Oferecemos o pão e o vinho, outros produtos do trabalho do homem, ofertas para a partilha com os necessitados e, sobretudo, devemos oferecer-nos a nós próprios, a nossa vida na situação exata em que se encontra e também todo o nosso futuro.

3.2. Consagração

No prefácio, a Igreja dá graças ao Pai, por Cristo, no Espírito Santo por toda as suas obras: criação, redenção, santificação. Depois unimo-nos ao coro da Igreja celeste, proclamando que Deus é três vezes Santo.

Na epítese, o sacerdote pede ao Pai que envie o seu Santo Espírito sobre o pão e o vinho, para que se tornem, pelo seu poder, o corpo e sangue de Jesus Cristo, e para que todos os participantes na Eucaristia sejam um só corpo e um só espírito. Então, o corpo e o sangue de Cristo tornam-se sacramentalmente presentes, bem como o seu sacrifício oferecido na cruz.

Na anamnese, a Igreja relembra a paixão e ressurreição de Cristo e apresenta ao Pai a oferenda do seu Filho.

Na consagração compartilhamos a gloriosa ressurreição de Cristo, à medida que o seu Espírito faz dissipar-se em nós a falta de amor por Deus e pelos nossos semelhantes.

Ao mesmo tempo que o pão e o vinho são transformados no corpo e sangue de Jesus, ocorre também uma transformação espiritual em todos os que participam na Eucaristia.

3.3. Ritos da comunhão

A Missa é simultaneamente o memorial sacrificial em que se perpetua o sacrifício da cruz e o banquete sagrado da comunhão do corpo e sangue do Senhor. Mas a celebração do sacrifício eucarístico está toda orientada para a união íntima dos fiéis com Cristo pela comunhão.

"Em verdade, em verdade vos digo: se não comerdes a carne do Filho do Homem e não beberdes o Seu sangue, não tereis a vida em vós" (Jo 6, 53).

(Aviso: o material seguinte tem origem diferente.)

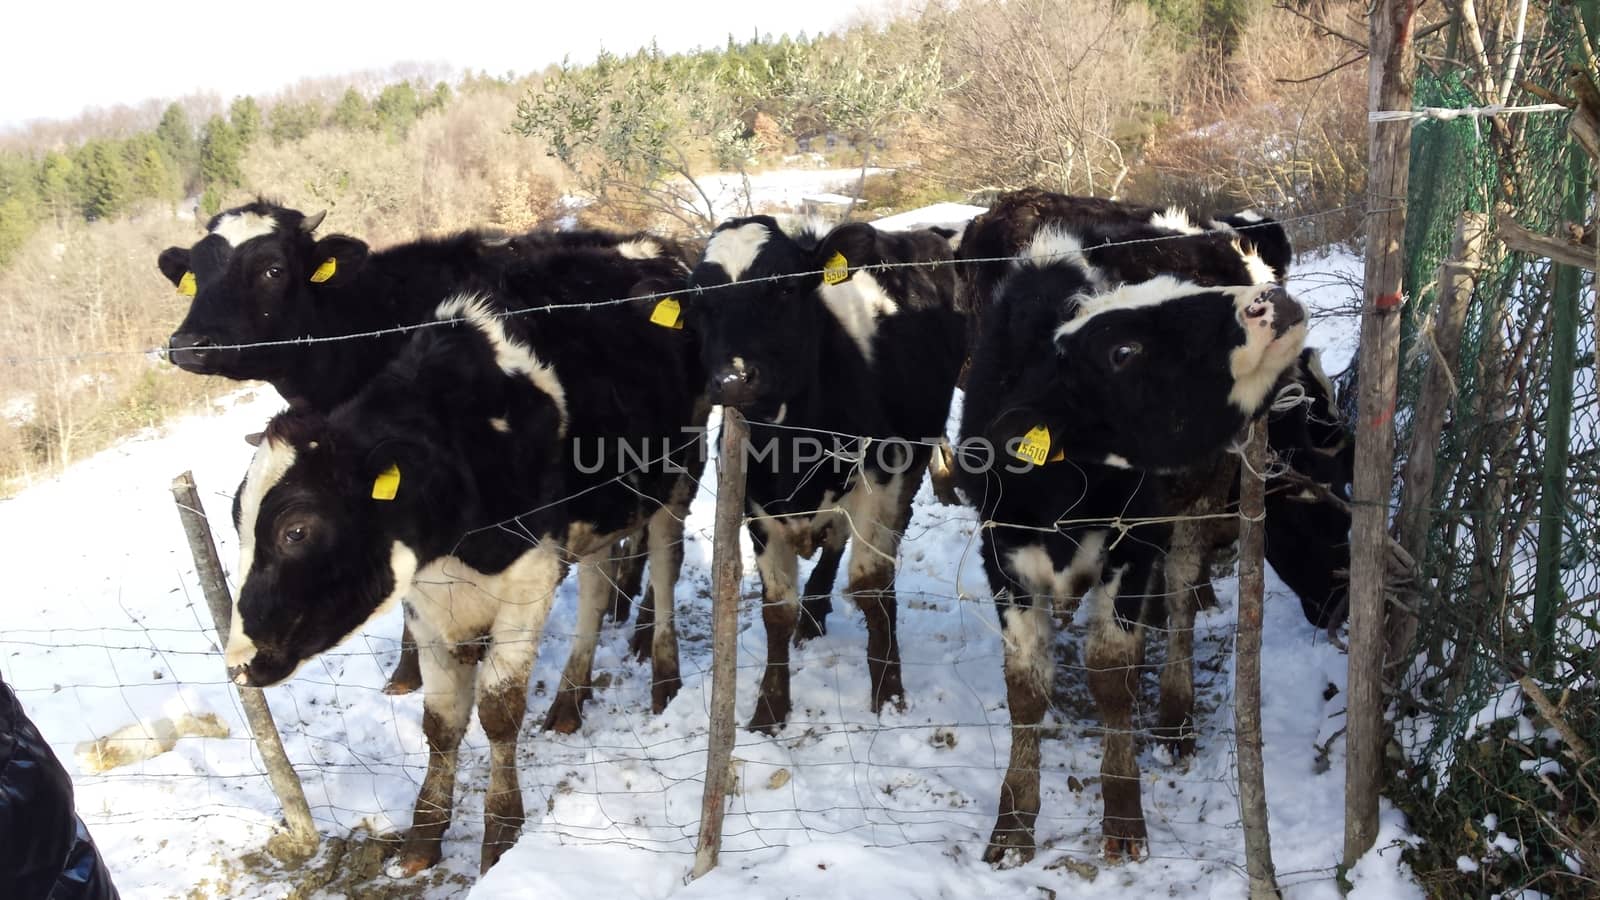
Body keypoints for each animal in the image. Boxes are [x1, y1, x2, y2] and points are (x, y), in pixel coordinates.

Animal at [224, 243, 707, 871]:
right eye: (236, 522)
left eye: (296, 531)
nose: (238, 662)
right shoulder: (428, 601)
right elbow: (442, 721)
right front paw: (424, 835)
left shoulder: (529, 577)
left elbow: (498, 713)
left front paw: (500, 833)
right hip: (599, 514)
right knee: (598, 588)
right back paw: (570, 699)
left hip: (678, 473)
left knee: (666, 564)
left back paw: (664, 678)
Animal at [953, 190, 1305, 864]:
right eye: (1123, 352)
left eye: (1187, 291)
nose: (1269, 302)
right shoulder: (1001, 551)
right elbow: (1025, 685)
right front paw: (1013, 822)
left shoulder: (1135, 541)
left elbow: (1112, 675)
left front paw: (1121, 814)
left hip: (1203, 495)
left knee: (1182, 593)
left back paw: (1174, 713)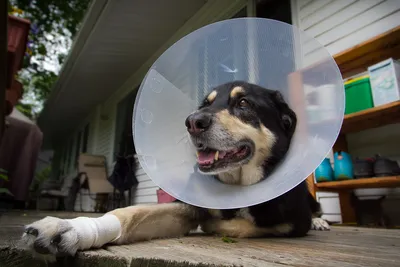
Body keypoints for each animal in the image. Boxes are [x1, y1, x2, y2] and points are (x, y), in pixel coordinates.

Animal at [21, 81, 328, 260]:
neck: (236, 187)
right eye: (205, 104)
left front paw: (219, 224)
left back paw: (320, 222)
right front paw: (70, 227)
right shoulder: (187, 206)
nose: (193, 122)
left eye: (244, 103)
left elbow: (239, 226)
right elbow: (131, 213)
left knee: (316, 209)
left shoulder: (291, 223)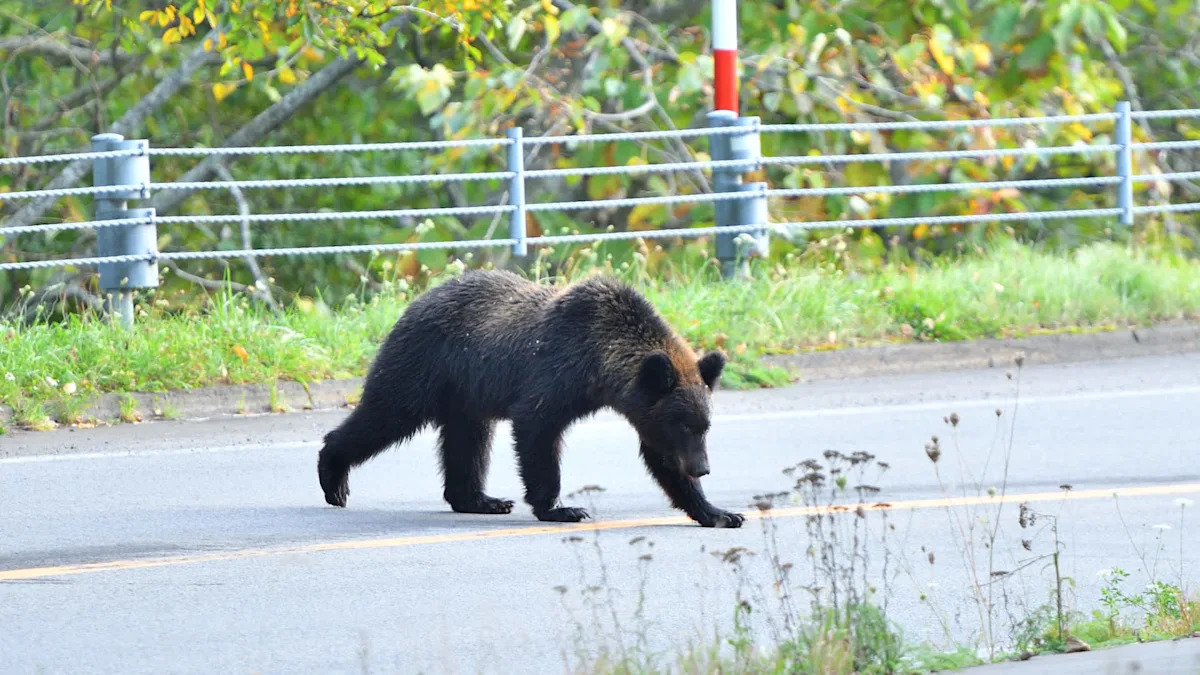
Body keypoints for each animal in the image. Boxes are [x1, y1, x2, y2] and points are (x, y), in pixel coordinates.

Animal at [316, 268, 744, 528]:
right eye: (685, 424)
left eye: (704, 426)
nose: (702, 468)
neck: (600, 366)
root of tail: (418, 300)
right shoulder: (557, 372)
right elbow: (537, 430)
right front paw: (562, 507)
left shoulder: (642, 409)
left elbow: (659, 458)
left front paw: (719, 512)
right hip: (424, 365)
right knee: (387, 414)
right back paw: (333, 477)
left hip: (466, 394)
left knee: (468, 441)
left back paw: (480, 499)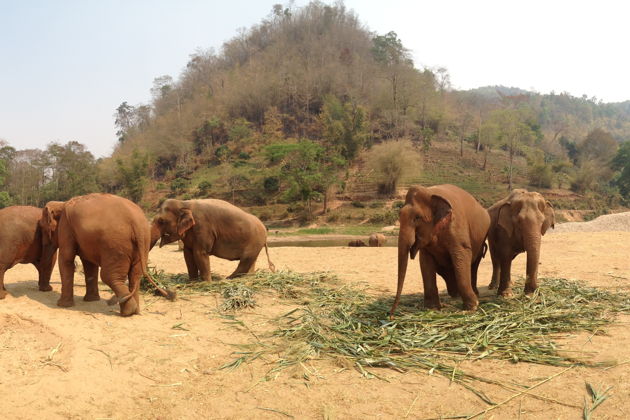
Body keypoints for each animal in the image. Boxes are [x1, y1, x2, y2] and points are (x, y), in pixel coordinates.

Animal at [42, 194, 173, 316]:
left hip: (115, 246)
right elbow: (89, 264)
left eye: (42, 228)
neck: (61, 204)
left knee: (108, 276)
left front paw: (62, 305)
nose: (45, 289)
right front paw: (91, 300)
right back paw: (134, 311)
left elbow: (66, 259)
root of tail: (137, 223)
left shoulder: (66, 227)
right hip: (141, 244)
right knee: (135, 275)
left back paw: (127, 312)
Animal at [392, 184, 492, 316]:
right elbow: (425, 264)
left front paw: (472, 307)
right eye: (399, 215)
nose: (390, 316)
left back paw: (474, 295)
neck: (430, 192)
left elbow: (461, 256)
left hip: (480, 242)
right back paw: (456, 296)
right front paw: (432, 309)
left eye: (417, 217)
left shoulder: (456, 227)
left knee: (474, 265)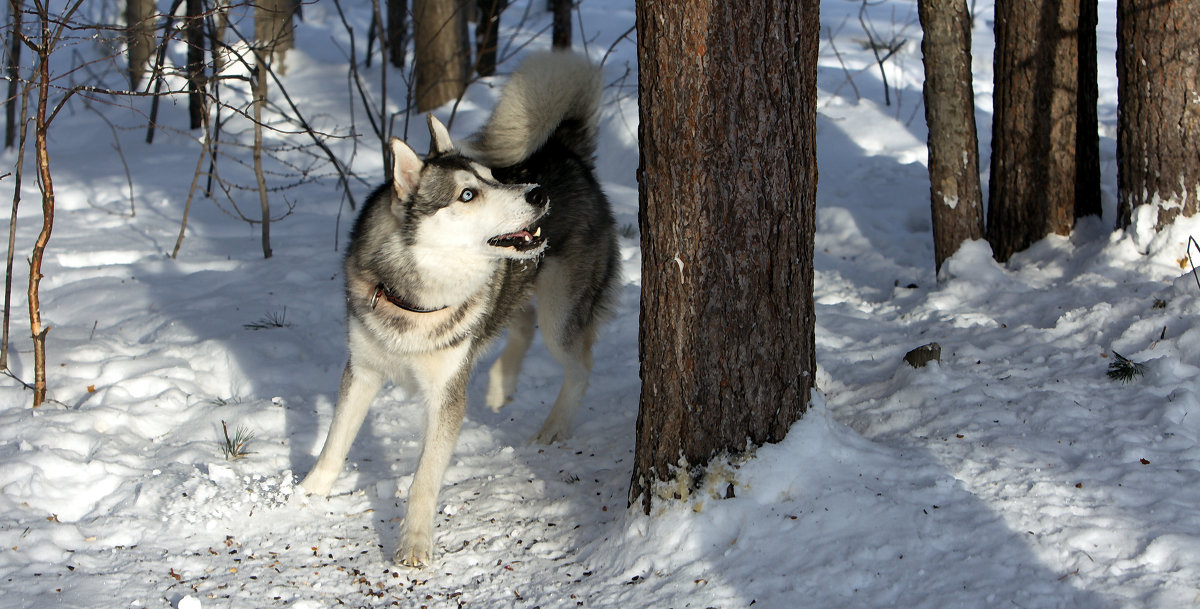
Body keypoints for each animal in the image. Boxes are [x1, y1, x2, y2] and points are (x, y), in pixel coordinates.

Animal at [298, 51, 619, 565]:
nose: (536, 193)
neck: (413, 297)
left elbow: (424, 481)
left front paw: (414, 543)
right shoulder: (362, 370)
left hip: (560, 314)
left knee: (578, 363)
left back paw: (553, 427)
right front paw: (306, 494)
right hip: (523, 287)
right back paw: (500, 387)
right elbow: (334, 442)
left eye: (492, 178)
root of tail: (564, 152)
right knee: (518, 325)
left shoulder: (446, 394)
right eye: (468, 194)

Para respondermos a este convite, precisamos preparar-nos, através do sacramento da Reconciliação, do jejum prescrito pela Igreja e estando em união com os nossos irmãos. Por isso, os ritos da comunhão iniciam-se com a oração do Pai-nosso, que é a oração do relacionamento.

4 - RITOS FINAIS

Durante a bênção, que é o rito final, o padre, pelo poder da sagrada Ordem, envia os fiéis a dar testemunho, a amar e servir os irmãos.